Set problem: Please rewrite everything from the line containing "class: Aves" down to the end of the records, changing "name" to "label" and leaving all else as it is.

start

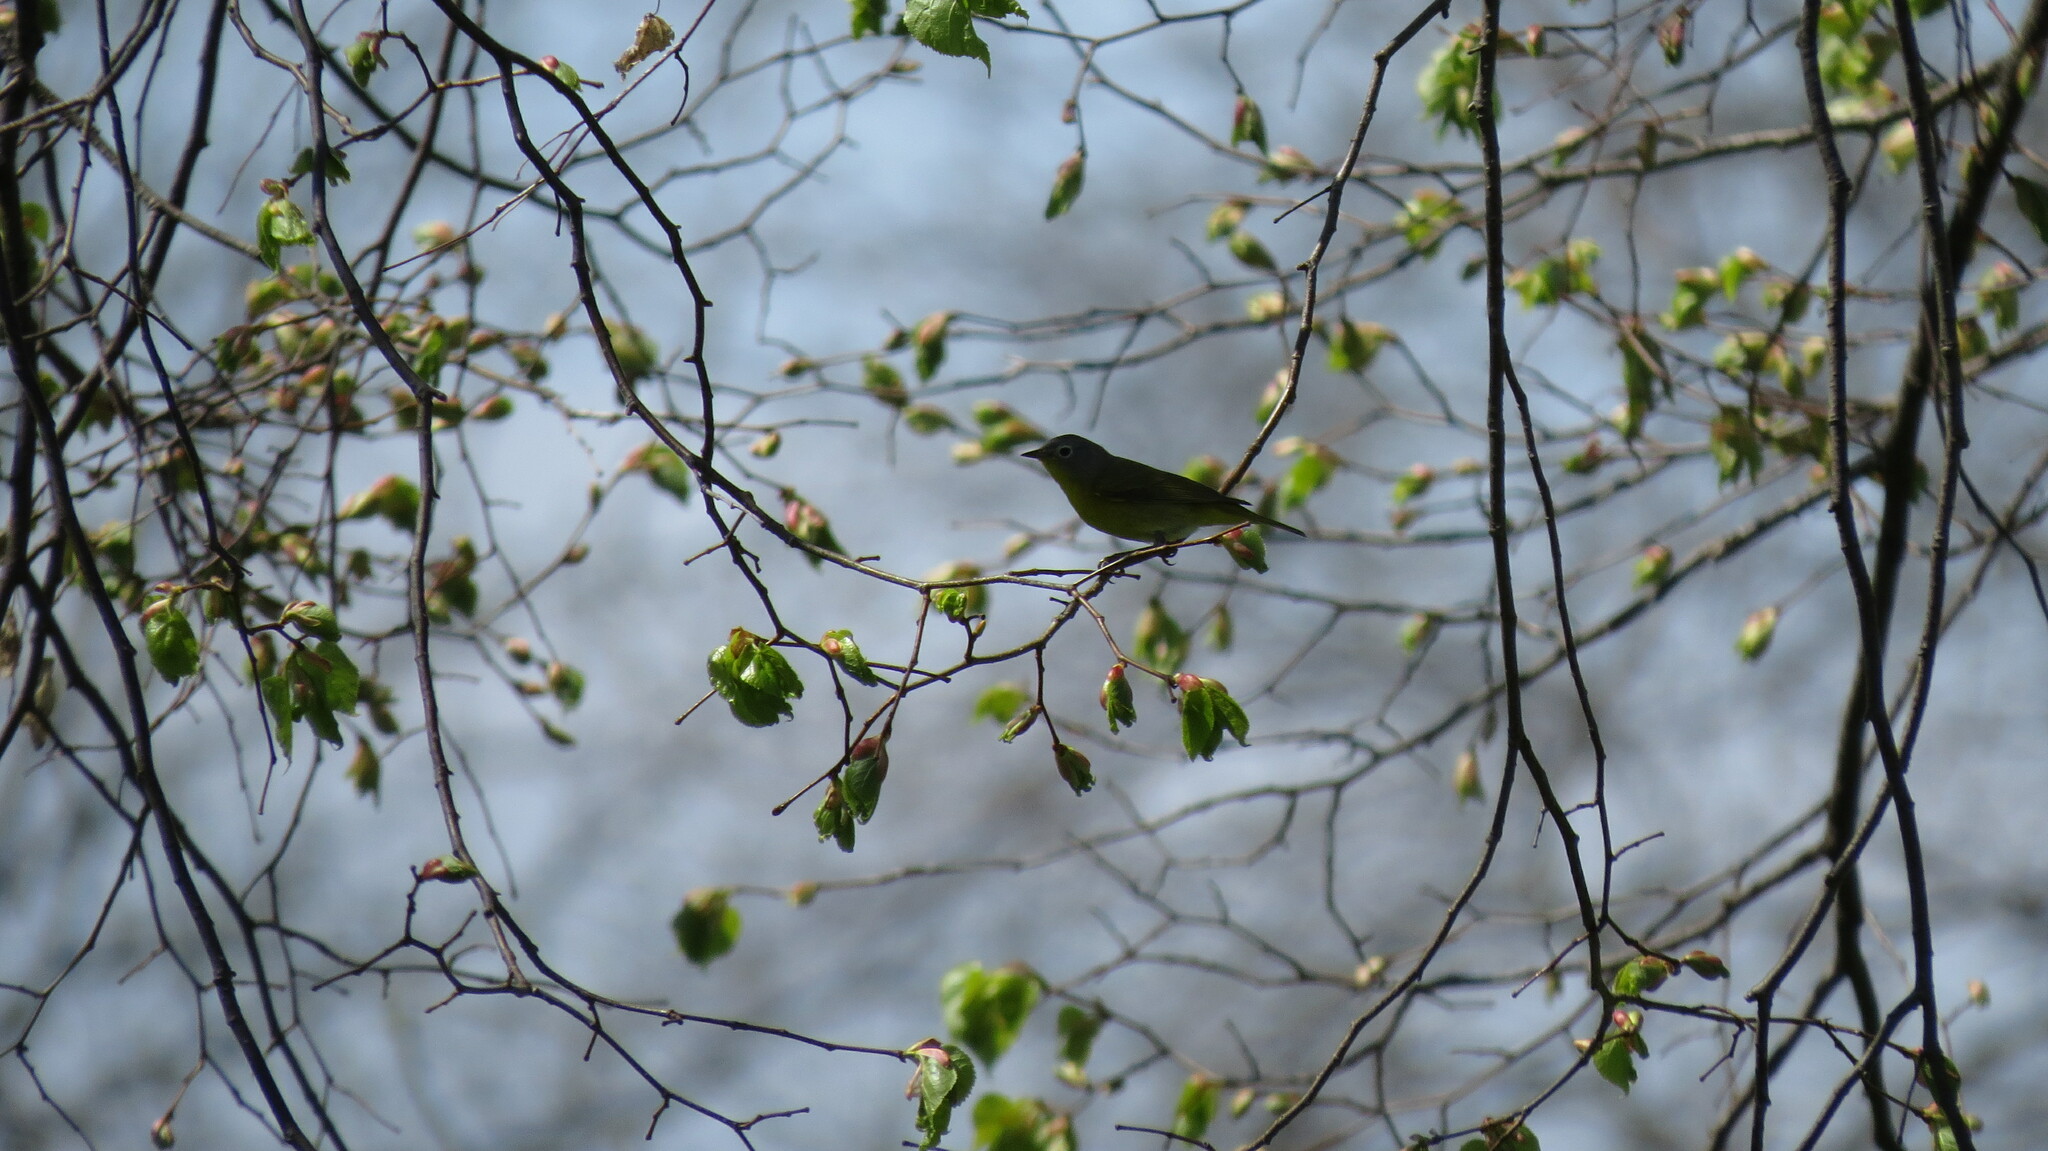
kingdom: Animalia
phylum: Chordata
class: Aves
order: Passeriformes
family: Parulidae
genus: Leiothlypis
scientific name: Leiothlypis ruficapilla
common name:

end

Exercise result:
class: Aves
order: Passeriformes
family: Parulidae
genus: Leiothlypis
scientific label: Leiothlypis ruficapilla
common label:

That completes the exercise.